Complete the following:
**1.** Decide whether each statement below agrees with the comments on Ethan and Drew's breakup, answering yes or no and quoting the words that settle it. (a) One commenter has seen this kind of breakup happen among friends. (b) The last comment says Drew was clearly in the wrong. (c) According to the last comment, Ethan tried to prioritize Drew over toys and succeeded.
**2.** Extend the comments on Ethan and Drew's breakup with a few more sentences that pick up after the final line.

I was figuring this was coming from the very first time we saw Drew’s reaction to Ethan’s collection. I have to give him props for managing to hold out for so long in the face of the inevitable.
Though I also have to take back all those props for how he’s handling the breakup.
Maybe Ethan was expecting to be taking Bat-Ace home with you, setting it up, having a little snuggle in front of the TV, talking things out…. Arg!
I’ve totally watched this breakup happen with friends before. Gay Geeks and Gay Not-As-Geeky-As-They-Thought-They-Were spark lots of drama.
I’m pretty sure that’s not a uniquely homosexual problem.
Would buy those last two panels.
But… it doesn’t seem like either of them were really “wrong” here. I mean, sometimes things don’t work out. They had a great relationship, were in love, are in love, but Ethan’s collecting is smothering Drew and Drew’s unwillingness to embrace the things Ethan is passionate about is hurting Ethan. Ethan tried to prioritize Drew over toys and failed; Drew tried to overlook what he saw as a borderline pathological obsession and failed. They feel the need to throw in the towel before things get worse between them. Sometimes people don’t do anything wrong or mean or intentionally hurtful and still can’t support a relationship between them.

Stored data:
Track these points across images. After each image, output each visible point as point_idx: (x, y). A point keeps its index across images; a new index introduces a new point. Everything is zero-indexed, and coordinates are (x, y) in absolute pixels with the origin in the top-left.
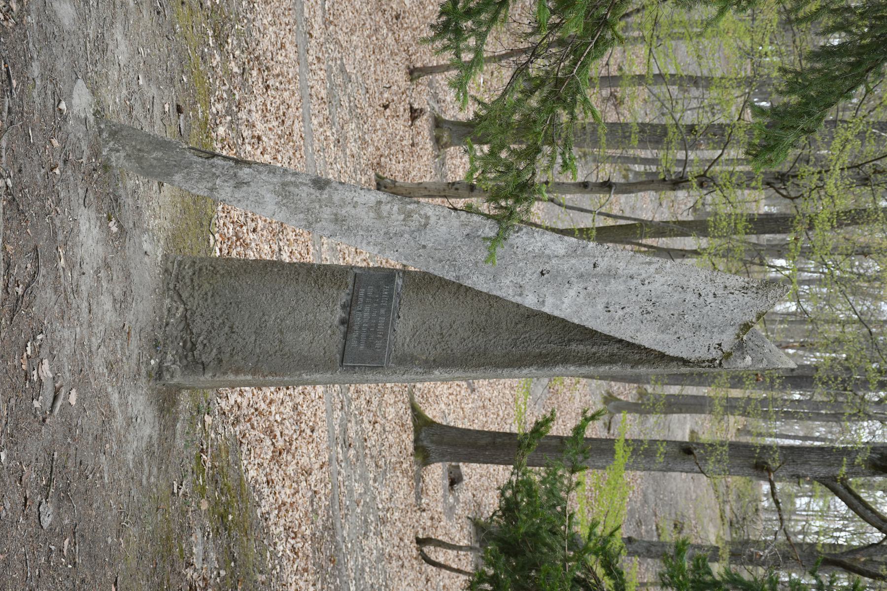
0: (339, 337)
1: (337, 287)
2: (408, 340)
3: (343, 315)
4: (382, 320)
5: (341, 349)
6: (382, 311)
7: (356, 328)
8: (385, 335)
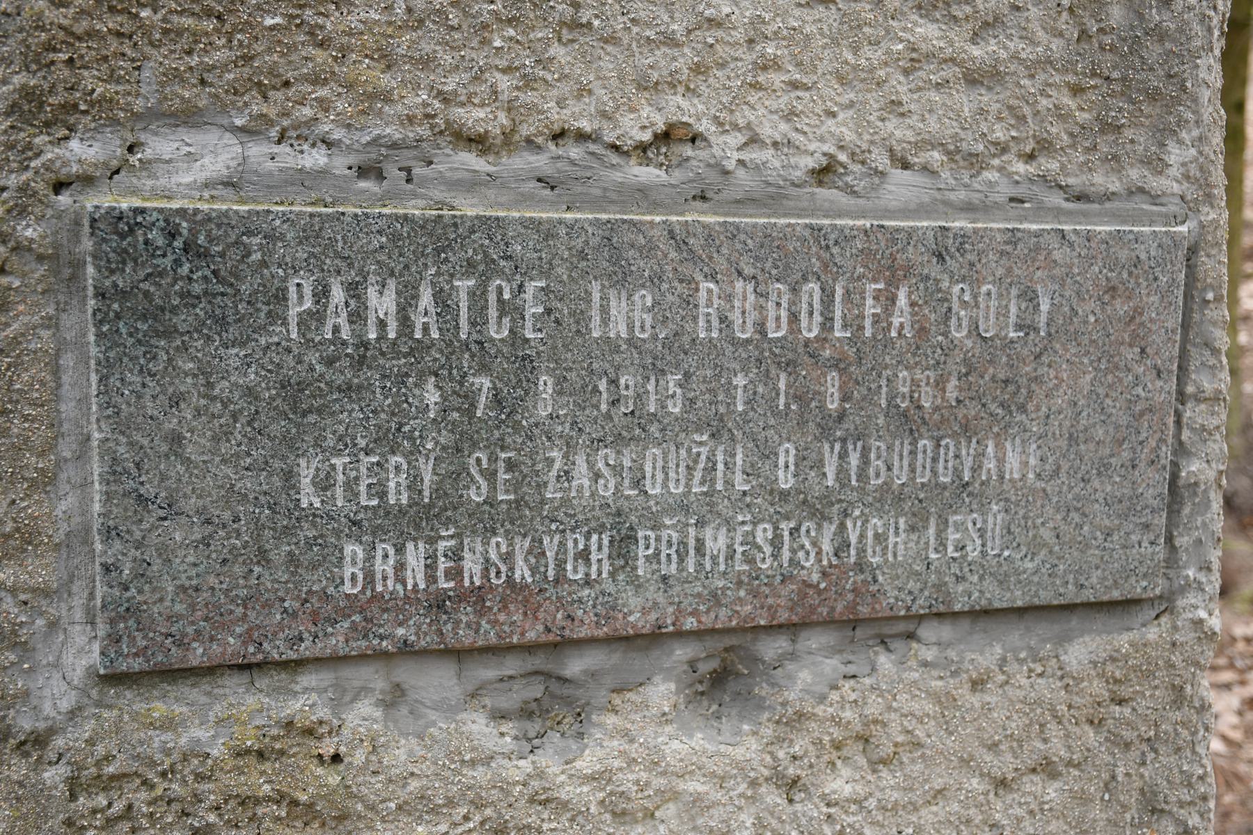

The responses:
**1.**
(a) Yes: "I’ve totally watched this breakup happen with friends before."
(b) No: "it doesn’t seem like either of them were really “wrong” here."
(c) No: "Ethan tried to prioritize Drew over toys and failed"

**2.**
That said- they were fuckin’ adorable together and French Batman and… and… bawl. >= Do not like do not like do not like.
Damn, why do I keep on thinking the place is Coffee of Doom?
Also the coffee thing is just a metaphor. What Drew’s saying here is that Ethan was already in the mindset of letting the relationship go.
I’m with Ethan on this one. Ethan recognized he had something of a problem, and he made genuine efforts to improve. But Drew’s made it clear he won’t be happy until Ethan stops collecting toys completely, and that’s an unfair demand to make. Both sides have to compromise in a relationship, and so far, Ethan’s been the only one doing so. Yes, it’s just a silly hobby, but how would you feel if your SO told you that you had to give up your favorite hobby? No more writing/sports/video games/mountain biking/etc? If you acquiesce to that, what else will you submit to? It’s a shame, but both parties (Ethan especially) will be happier in the long run because of it.
(And yes, people, asking for one toy to appear in Drew’s place was a reasonable request. Eventually, people in a relationship share a single space – if that single space is going to be continually fought over, better to know before it begins. Plus, the whole “no compromise makes for a shitty relationship” thing again.)
That third panel. I had to read it twice before I could read on. Drew… that line hurt. Ethan is trying to compromise. It seems like he really is trying to make this work, but he is also addressing an issue here.
Relationships aren’t about changing someone to conform to a specific ideal. That’s what it seems like Drew is doing. Yes, Ethan packed all his toys away, but every time he bought a new toy and Drew found out about it, he would sound all disappointed in Ethan. Putting his toys in storage was prolly the worse thing to do.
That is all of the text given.